When your fundamental product hypothesis is wrong, the solution team is going to be chronically frustrated. You can try every kind of Experiment, add new features, innovate like crazy, optimize the funnel - and get only modest results. One or two cycles of that kind of frustration and you might be able to blame the solution team for insufficient creativity. But eventually, as the company fails to find traction, you start to ask problem team questions: are we really solving an important problem for customers? Are our early adopters really adopting? And does our product really solve the problem we've promised them? Ironically, although it's the solution team that is the early-warning system ("canary in the coal mine") for pivots, it's actually hard for the solution team to make the decision to pivot. That's why it's so essential to have a co-equal problem team... First of all, remember that each team is cross-functional. That means that I (and other engineers) were able to participate in the problem team discussions. Just wearing a different hat made it easier to consider abandoning our work. Such discussions would have been impossible in our execution-oriented engineering team meetings. Context matters.

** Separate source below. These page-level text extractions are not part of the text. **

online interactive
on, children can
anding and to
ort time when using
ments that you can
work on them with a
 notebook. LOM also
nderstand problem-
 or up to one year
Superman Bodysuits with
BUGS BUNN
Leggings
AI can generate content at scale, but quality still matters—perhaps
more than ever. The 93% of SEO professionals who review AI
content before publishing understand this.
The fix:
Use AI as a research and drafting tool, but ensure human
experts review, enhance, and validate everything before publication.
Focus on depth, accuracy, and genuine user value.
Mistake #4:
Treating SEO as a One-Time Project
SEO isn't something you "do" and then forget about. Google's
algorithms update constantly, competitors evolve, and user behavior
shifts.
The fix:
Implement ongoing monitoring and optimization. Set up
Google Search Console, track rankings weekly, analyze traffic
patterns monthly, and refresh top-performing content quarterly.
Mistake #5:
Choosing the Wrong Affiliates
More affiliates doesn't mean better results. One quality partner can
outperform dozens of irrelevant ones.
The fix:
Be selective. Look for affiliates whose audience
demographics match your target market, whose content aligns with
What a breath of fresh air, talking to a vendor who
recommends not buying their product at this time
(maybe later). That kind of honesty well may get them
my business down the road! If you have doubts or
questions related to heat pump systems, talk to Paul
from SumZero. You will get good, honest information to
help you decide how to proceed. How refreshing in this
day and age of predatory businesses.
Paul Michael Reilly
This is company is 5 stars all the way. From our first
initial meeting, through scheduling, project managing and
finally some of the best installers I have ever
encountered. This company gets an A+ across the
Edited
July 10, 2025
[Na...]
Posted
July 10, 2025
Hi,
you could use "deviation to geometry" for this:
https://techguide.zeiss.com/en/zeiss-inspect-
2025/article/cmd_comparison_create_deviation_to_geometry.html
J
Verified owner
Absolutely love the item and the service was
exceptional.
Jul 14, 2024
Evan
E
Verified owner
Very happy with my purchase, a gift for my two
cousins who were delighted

Most engineers naturally think about repurposing the technology platform, and this is a common pattern. But there are a lot of other possibilities. I'd like to call out three in particular: pivot on Customer Segment, pivot on Customer Problem, or pivot on a specific Product Feature... In a segment pivot, we try to take our existing product and use it to solve a similar problem for a different set of customers... In a customer problem pivot, we try to solve a different problem for the same customer segment... In a feature pivot, we select out a specific feature from our current product and reorient the whole company around that.